* [EXERCISE AIM]:
Could you output each line below exactly as it appears, excluding any pictures?

* * *

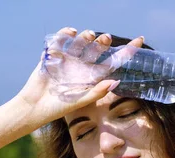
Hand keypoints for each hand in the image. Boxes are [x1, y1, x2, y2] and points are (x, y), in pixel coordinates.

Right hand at [16, 27, 143, 125]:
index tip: (139, 41)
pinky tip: (72, 32)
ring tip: (90, 35)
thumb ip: (96, 92)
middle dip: (103, 43)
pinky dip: (66, 34)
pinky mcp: (53, 55)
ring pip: (81, 43)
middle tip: (106, 39)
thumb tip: (115, 81)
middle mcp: (82, 66)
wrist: (34, 107)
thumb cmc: (58, 108)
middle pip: (97, 50)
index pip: (112, 62)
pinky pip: (61, 40)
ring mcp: (68, 59)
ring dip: (87, 37)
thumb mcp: (80, 101)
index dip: (126, 52)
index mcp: (91, 77)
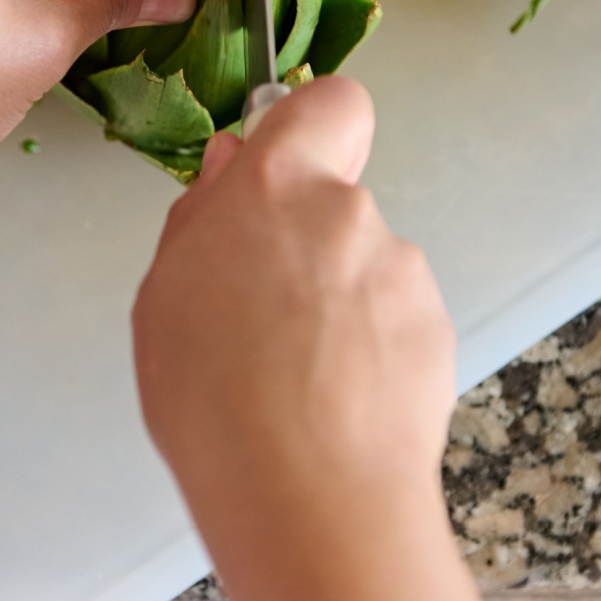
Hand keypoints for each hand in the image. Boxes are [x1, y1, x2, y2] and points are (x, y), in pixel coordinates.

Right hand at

* * *

* [TASK RESPONSE]:
Hand keypoints for each hand in the image. Boxes are [x1, y1, x2, y2] and points are (x, y), in pixel coordinates.

Right hand at [16, 27, 143, 125]:
index tip: (139, 41)
pinky tip: (72, 32)
ring tip: (90, 35)
thumb ip: (96, 92)
middle dip: (103, 43)
pinky dip: (66, 34)
pinky mcp: (53, 55)
ring pip: (81, 43)
middle tip: (106, 39)
thumb tip: (115, 81)
middle mcp: (82, 66)
wrist: (34, 107)
thumb cmc: (58, 108)
middle pip: (97, 50)
index pip: (112, 62)
pinky pip: (61, 40)
ring mcp: (68, 59)
ring dip: (87, 37)
thumb mcp: (80, 101)
index dip: (126, 52)
index mcp: (91, 77)
Hand keypoints for each hand in the image. Boxes are [x1, y1, x2, y2] and points are (x, y), in pixel coordinates.

Right hand at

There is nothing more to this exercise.